LAPPS Interchange Format

[ Index | Overview | Tokens | Chunks & NER | Coreference | Phrase Structure | Dependencies ]

Chunks and Named Entities

Last updated: May 5th, 2017

Many annotations, including chunks and named entities, have a LIF realization that is similar to that of tags and tokens. In general, what they have in common is that the annotation is a sub type of Region where the annotation points at a span of text (or spans of text) and sets some attributes for that span.

Chunks

The vocabulary defines two annotations:

  1. http://vocab.lappsgrid.org/NounChunk.html
  2. http://vocab.lappsgrid.org/VerbChunk.html

These are direct subtypes of http://vocab.lappsgrid.org/Region.html and thus inherit the begin, end and targets attributes. No other properties are defined by the vocabulary, but you are always allowed to add other properties to the features dictionary. Here is an example of what a chunk could look like in LIF:

{
  "@context": "http://vocab.lappsgrid.org/context-1.0.0.jsonld",
  "text": { "@value": "Fido barks." },
  "views": [
    {
      "id": "v1",
      "metadata": {
        "contains": {
          "NounChunk": {
            "producer": "GATE NounPhraseChunker v2.2.0 ",
            "type": "chunker:gate" }}},
      "annotations": [
         { "@type": "NounChunk", "id": "c0", "start": 0, "end": 4 }
      ]
    }
  ]
}

The extent of a Region tag can be defined by the begin and end attributes, but it is also possible to use the targets attribute instead and use it to refer to other annotations:

{
  "@context": "http://vocab.lappsgrid.org/context-1.0.0.jsonld",
  "text": { "@value": "Fido barks." },
  "views": [
    {
      "id": "v1",
      "metadata": {
        "contains": {
          "Token": {
            "producer": "org.anc.lapps.stanford.SATokenizer:1.4.0",
            "type": "tokenization:stanford" }}},
      "annotations": [
        { "@type": "Token", "id": "tok0", "start": 0, "end": 4 },
        { "@type": "Token", "id": "tok1", "start": 5, "end": 10 },
        { "@type": "Token", "id": "tok2", "start": 10, "end": 11 }
      ]
    },
    {
      "id": "v2",
      "metadata": {
        "contains": {
          "NounChunk": {
            "producer": "GATE NounPhraseChunker v2.2.0 ",
            "type": "chunker:gate" }}},
      "annotations": [
         { "@type": "NounChunk", "id": "c0", "targets": "v1:tok0" }
      ]
    }
  ]
}

In general, this choice is available to any extent annotation.
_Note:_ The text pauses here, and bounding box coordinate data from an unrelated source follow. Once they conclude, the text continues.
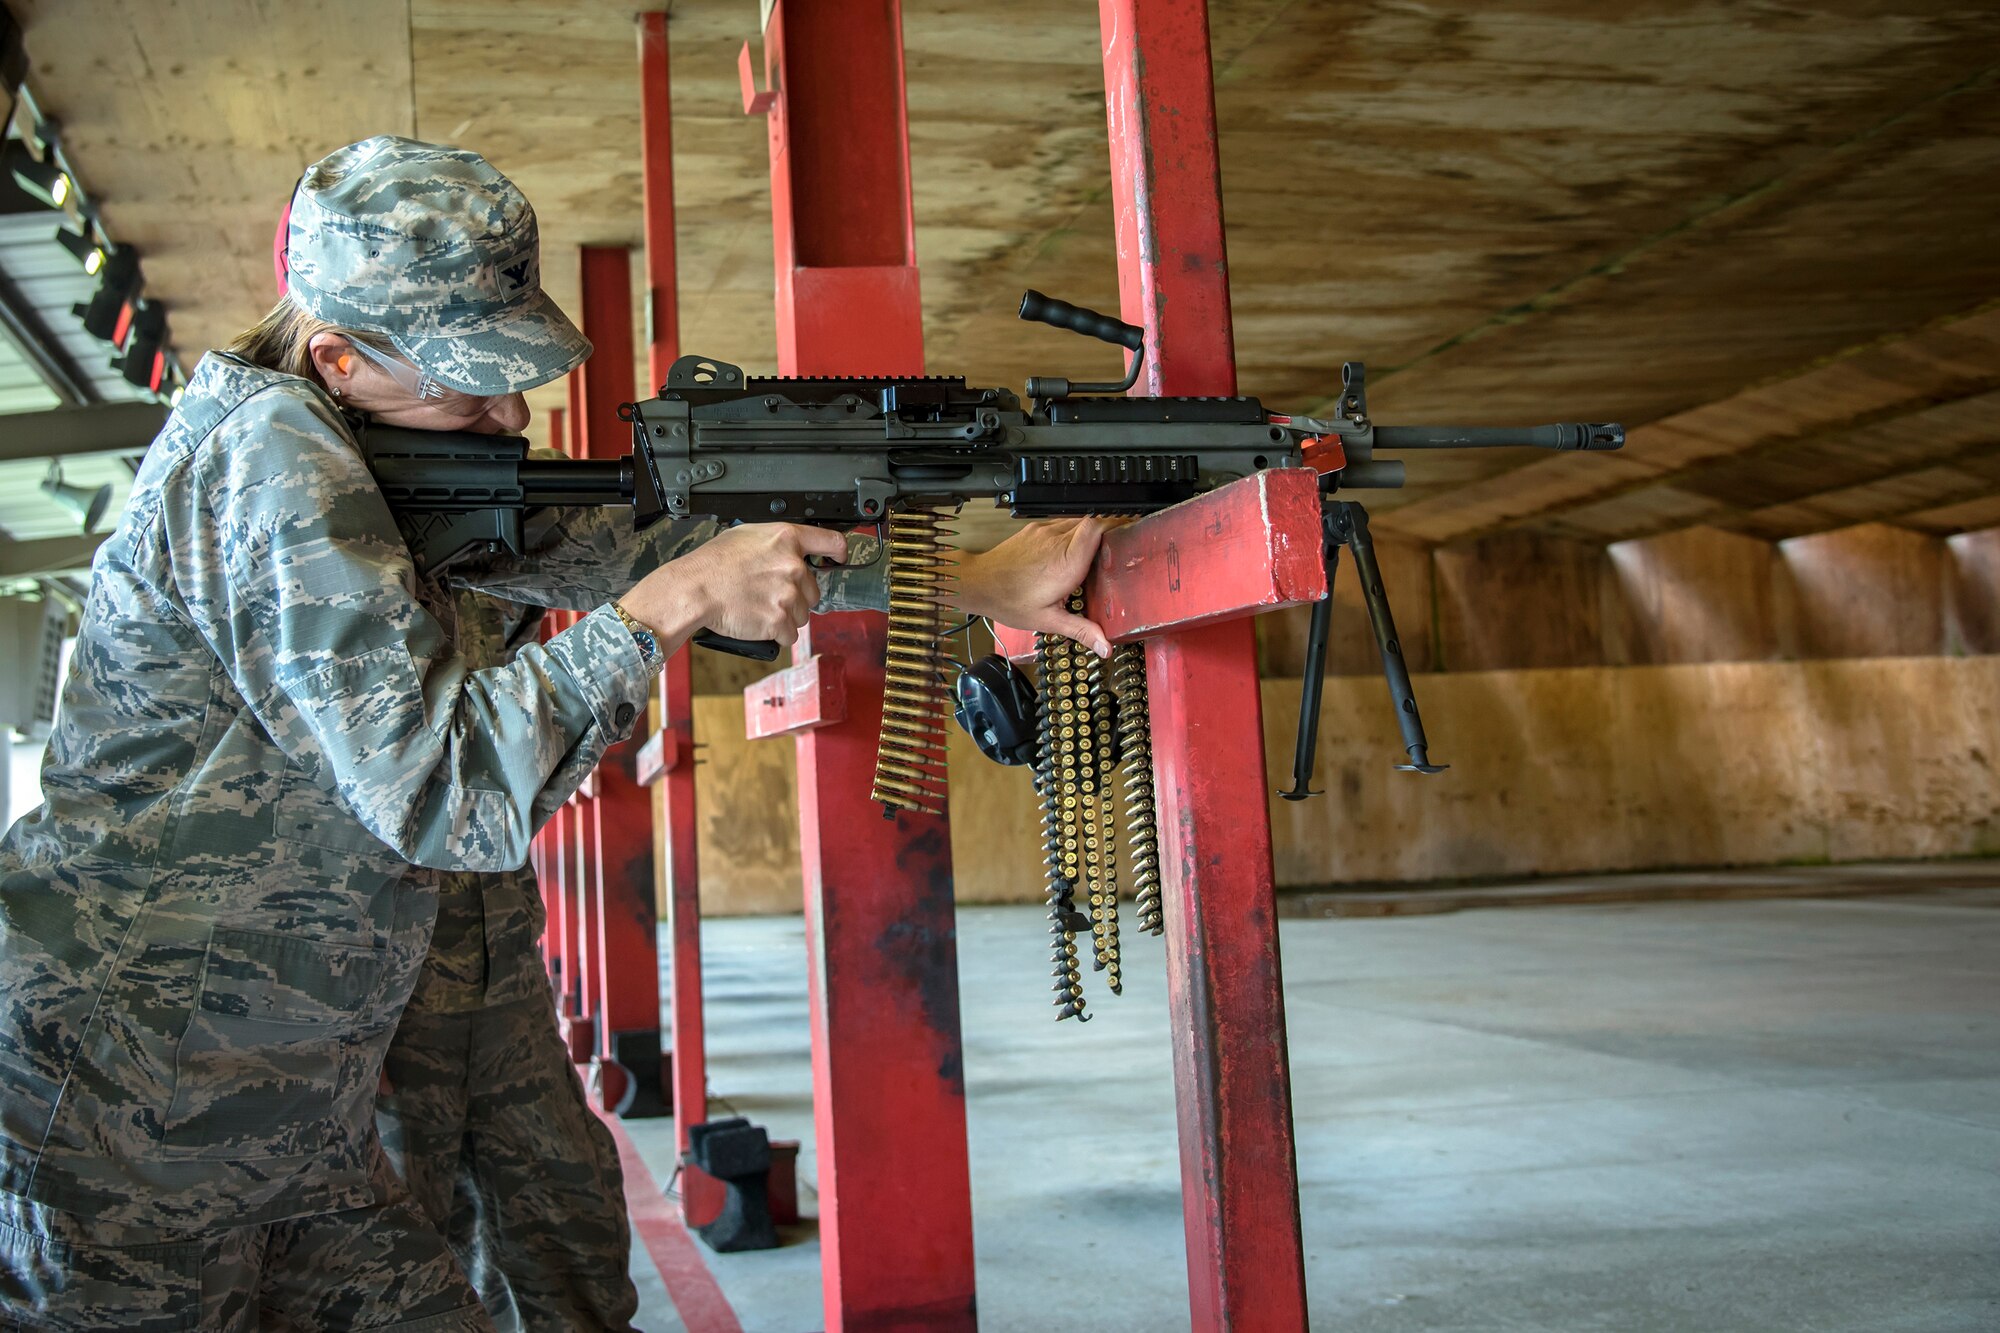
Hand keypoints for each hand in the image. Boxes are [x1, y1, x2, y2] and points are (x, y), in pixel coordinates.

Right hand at [620, 523, 848, 651]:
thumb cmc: (712, 563)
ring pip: (802, 615)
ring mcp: (788, 595)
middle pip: (813, 591)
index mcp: (786, 539)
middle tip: (768, 594)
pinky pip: (789, 635)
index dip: (838, 551)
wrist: (694, 589)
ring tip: (758, 607)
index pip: (830, 541)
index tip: (840, 557)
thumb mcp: (747, 536)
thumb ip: (777, 543)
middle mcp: (793, 566)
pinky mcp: (779, 620)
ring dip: (785, 616)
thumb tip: (791, 551)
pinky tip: (758, 622)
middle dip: (795, 596)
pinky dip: (777, 634)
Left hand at [952, 518, 1112, 656]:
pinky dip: (1072, 534)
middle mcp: (1056, 541)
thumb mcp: (1048, 620)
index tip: (1127, 535)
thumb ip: (1081, 630)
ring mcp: (1044, 532)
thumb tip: (1105, 646)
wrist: (978, 584)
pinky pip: (1061, 524)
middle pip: (1092, 522)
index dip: (1115, 526)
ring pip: (1077, 522)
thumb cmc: (1009, 601)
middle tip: (1118, 548)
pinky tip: (1070, 552)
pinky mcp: (1034, 530)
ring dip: (1089, 533)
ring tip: (1096, 551)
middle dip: (1108, 532)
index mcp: (1065, 563)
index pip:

Note that in this case the chunker ran on top of a tokenizer and referred to the tokenizer input. It is totally legal for the chunker itself to create the tokenization itself and generate one view with both tokens and chunks.

Named Entities

The vocabulary item involved is http://vocab.lappsgrid.org/beta/NamedEntity.html. The vocabulary used to have subtypes of NamedEntity like Person, Organization and Location. These are now deprecated so a named entity annotation now looks as follows.

{
  "@context": "http://vocab.lappsgrid.org/context-1.0.0.jsonld",
  "text": { "@value": "Jill sleeps." },
  "views": [
    {
      "id": "v1",
      "metadata": {
        "contains": {
          "http://vocab.lappsgrid.org/NamedEntity": {
            "producer":"edu.brandeis.cs.lappsgrid.stanford.corenlp.NamedEntityRecognizer:2.0.3",
            "namedEntityCategorySet": "ner:stanford" }}}
      "annotations": [
         { "@type": "NamedEntity", "id": "c0", "start": 0, "end": 4,
          "features": { "category": "person", "gender": "female" } } ]
    }
  ]
}

The thing to note here is the category attribute. Possible values are expected to be defined in the vocabulary in the ner:stanford section.

This latter statement needs to be explained more and we also need to add the section involved to the vocabulary (which in this case would actually be to the discriminators).